| Supplied records |
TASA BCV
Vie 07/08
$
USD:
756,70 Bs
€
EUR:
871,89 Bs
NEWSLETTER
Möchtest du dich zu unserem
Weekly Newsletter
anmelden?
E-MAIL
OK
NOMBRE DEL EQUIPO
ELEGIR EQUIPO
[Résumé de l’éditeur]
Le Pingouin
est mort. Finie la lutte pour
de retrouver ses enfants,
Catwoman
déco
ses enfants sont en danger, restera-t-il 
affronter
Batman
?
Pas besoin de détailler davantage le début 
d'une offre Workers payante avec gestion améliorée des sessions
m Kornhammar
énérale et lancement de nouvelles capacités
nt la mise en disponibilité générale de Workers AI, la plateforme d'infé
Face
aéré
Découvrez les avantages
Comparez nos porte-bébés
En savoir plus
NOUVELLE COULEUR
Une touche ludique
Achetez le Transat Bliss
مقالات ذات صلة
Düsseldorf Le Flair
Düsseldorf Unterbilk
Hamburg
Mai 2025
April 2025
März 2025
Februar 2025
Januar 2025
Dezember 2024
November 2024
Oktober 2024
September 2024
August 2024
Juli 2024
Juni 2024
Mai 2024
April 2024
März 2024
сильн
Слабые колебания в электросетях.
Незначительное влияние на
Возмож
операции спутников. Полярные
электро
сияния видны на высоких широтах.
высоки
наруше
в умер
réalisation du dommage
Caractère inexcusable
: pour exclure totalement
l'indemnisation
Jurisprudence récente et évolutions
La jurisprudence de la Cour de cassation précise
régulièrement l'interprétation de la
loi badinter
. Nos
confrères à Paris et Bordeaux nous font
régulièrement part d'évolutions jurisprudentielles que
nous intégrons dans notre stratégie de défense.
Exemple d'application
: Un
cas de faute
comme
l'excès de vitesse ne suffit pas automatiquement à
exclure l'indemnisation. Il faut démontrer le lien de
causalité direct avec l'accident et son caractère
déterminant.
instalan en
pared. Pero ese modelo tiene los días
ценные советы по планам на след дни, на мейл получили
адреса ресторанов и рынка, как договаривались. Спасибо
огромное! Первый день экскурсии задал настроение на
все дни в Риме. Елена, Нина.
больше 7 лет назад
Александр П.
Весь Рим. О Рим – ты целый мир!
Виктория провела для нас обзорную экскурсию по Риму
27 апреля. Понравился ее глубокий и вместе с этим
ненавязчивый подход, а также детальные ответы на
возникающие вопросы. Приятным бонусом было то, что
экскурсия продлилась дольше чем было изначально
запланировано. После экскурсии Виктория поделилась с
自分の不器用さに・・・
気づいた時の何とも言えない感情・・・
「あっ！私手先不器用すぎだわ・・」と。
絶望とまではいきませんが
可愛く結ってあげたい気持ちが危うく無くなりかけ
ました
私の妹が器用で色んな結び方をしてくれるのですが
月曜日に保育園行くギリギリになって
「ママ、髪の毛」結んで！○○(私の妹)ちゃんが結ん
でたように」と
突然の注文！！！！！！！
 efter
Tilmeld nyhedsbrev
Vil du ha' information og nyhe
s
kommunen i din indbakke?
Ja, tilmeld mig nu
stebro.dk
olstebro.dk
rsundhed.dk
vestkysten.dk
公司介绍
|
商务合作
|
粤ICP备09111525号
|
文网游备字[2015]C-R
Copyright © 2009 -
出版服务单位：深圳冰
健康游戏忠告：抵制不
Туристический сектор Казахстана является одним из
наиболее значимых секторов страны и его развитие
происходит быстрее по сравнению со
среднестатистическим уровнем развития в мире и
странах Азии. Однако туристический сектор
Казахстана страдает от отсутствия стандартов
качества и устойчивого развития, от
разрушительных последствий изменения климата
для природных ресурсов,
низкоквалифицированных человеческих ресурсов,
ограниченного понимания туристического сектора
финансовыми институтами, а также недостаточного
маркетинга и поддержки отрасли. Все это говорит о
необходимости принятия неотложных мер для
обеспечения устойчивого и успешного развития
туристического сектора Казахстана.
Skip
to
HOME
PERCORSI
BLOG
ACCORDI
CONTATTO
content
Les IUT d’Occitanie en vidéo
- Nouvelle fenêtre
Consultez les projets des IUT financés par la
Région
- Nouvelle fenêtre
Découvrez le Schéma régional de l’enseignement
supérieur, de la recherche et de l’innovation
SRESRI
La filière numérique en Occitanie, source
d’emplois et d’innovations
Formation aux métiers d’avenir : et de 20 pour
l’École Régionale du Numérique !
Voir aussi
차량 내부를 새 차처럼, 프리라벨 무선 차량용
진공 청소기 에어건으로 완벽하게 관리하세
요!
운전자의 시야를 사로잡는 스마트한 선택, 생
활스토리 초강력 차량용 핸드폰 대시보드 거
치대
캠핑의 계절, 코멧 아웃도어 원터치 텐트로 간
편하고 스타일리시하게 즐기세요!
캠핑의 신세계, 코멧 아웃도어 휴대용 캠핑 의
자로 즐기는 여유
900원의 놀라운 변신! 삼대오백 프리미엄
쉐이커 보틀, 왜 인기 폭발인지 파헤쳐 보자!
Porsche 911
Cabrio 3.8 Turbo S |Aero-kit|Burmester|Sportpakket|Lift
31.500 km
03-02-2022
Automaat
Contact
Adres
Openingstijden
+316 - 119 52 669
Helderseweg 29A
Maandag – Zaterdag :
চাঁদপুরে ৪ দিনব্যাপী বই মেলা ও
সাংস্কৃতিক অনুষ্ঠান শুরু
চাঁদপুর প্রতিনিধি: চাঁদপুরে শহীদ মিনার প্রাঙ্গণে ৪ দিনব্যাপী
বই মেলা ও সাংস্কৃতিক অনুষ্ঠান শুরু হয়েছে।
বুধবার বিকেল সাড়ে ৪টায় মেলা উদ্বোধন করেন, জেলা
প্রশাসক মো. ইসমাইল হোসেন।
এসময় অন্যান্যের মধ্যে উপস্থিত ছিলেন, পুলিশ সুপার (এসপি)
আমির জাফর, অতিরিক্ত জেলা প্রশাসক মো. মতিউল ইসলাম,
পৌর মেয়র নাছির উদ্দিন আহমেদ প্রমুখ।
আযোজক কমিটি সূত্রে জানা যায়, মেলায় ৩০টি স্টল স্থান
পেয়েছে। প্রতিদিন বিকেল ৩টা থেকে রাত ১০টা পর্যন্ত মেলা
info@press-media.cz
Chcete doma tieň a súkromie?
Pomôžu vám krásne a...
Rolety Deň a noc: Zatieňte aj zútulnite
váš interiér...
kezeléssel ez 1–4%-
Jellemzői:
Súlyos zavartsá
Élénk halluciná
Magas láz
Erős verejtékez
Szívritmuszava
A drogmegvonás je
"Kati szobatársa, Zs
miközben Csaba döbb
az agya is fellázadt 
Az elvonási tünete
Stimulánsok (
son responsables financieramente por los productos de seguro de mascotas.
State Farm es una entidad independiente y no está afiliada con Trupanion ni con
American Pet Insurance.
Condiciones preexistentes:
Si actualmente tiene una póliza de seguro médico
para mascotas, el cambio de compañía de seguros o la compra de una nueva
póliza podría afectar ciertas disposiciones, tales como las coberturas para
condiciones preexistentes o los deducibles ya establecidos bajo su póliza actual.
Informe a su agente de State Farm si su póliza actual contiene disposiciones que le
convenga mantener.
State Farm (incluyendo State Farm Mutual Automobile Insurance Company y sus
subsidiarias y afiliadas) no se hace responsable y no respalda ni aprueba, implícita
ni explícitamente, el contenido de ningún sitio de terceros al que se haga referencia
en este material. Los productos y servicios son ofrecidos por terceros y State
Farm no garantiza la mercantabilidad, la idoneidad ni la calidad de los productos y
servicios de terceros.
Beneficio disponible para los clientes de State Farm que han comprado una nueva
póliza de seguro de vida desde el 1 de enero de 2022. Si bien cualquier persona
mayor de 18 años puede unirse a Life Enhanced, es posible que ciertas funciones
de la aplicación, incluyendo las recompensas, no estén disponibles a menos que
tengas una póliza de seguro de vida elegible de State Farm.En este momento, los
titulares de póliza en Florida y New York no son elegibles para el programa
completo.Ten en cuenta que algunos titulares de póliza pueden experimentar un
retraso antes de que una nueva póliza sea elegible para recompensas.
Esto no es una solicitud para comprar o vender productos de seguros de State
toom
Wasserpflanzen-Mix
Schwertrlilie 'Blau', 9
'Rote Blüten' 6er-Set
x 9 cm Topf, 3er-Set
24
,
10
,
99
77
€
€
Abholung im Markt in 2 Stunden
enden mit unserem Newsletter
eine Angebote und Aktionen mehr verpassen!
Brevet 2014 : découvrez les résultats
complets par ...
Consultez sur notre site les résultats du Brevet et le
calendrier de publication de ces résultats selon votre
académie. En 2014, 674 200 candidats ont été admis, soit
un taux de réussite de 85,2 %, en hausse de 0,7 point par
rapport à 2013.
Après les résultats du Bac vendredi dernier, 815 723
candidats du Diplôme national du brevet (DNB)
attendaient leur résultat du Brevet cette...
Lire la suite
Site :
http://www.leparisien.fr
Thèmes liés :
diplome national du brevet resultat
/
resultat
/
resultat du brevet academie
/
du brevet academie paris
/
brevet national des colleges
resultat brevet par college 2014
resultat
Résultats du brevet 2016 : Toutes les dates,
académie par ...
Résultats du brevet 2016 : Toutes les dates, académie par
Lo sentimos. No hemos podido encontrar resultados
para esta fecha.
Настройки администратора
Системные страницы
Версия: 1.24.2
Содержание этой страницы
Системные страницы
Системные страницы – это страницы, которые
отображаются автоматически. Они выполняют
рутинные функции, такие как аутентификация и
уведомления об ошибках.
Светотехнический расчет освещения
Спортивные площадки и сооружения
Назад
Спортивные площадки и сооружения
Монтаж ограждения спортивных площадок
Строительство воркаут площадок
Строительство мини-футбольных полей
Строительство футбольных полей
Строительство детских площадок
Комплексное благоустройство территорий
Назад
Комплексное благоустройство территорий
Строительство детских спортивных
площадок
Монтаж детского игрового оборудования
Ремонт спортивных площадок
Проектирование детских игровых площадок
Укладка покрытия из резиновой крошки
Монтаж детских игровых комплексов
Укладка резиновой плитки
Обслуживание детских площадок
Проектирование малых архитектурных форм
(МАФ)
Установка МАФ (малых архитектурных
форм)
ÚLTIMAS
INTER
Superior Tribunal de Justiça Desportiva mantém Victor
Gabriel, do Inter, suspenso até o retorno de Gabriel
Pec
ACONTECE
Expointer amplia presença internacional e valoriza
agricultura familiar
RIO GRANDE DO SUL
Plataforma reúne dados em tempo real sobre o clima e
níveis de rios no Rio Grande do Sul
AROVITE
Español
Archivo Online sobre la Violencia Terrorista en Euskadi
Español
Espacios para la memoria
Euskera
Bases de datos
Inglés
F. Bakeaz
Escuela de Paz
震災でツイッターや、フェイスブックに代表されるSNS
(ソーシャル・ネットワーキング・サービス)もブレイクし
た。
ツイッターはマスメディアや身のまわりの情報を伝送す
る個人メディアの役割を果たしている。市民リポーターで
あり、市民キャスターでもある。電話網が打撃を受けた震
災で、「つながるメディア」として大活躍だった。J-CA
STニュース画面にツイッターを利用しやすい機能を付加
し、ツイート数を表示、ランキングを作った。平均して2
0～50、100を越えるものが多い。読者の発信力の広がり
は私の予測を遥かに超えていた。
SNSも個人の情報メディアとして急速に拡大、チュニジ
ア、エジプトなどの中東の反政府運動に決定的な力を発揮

| What the exercise asks |
Reproduce, line by line and without changes, everything from the first line of the items down to the line containing "instalan en", including both of those lines.

| Answer to the problem |
TASA BCV
Vie 07/08
$
USD:
756,70 Bs
€
EUR:
871,89 Bs
NEWSLETTER
Möchtest du dich zu unserem
Weekly Newsletter
anmelden?
E-MAIL
OK
NOMBRE DEL EQUIPO
ELEGIR EQUIPO
[Résumé de l’éditeur]
Le Pingouin
est mort. Finie la lutte pour
de retrouver ses enfants,
Catwoman
déco
ses enfants sont en danger, restera-t-il 
affronter
Batman
?
Pas besoin de détailler davantage le début 
d'une offre Workers payante avec gestion améliorée des sessions
m Kornhammar
énérale et lancement de nouvelles capacités
nt la mise en disponibilité générale de Workers AI, la plateforme d'infé
Face
aéré
Découvrez les avantages
Comparez nos porte-bébés
En savoir plus
NOUVELLE COULEUR
Une touche ludique
Achetez le Transat Bliss
مقالات ذات صلة
Düsseldorf Le Flair
Düsseldorf Unterbilk
Hamburg
Mai 2025
April 2025
März 2025
Februar 2025
Januar 2025
Dezember 2024
November 2024
Oktober 2024
September 2024
August 2024
Juli 2024
Juni 2024
Mai 2024
April 2024
März 2024
сильн
Слабые колебания в электросетях.
Незначительное влияние на
Возмож
операции спутников. Полярные
электро
сияния видны на высоких широтах.
высоки
наруше
в умер
réalisation du dommage
Caractère inexcusable
: pour exclure totalement
l'indemnisation
Jurisprudence récente et évolutions
La jurisprudence de la Cour de cassation précise
régulièrement l'interprétation de la
loi badinter
. Nos
confrères à Paris et Bordeaux nous font
régulièrement part d'évolutions jurisprudentielles que
nous intégrons dans notre stratégie de défense.
Exemple d'application
: Un
cas de faute
comme
l'excès de vitesse ne suffit pas automatiquement à
exclure l'indemnisation. Il faut démontrer le lien de
causalité direct avec l'accident et son caractère
déterminant.
instalan en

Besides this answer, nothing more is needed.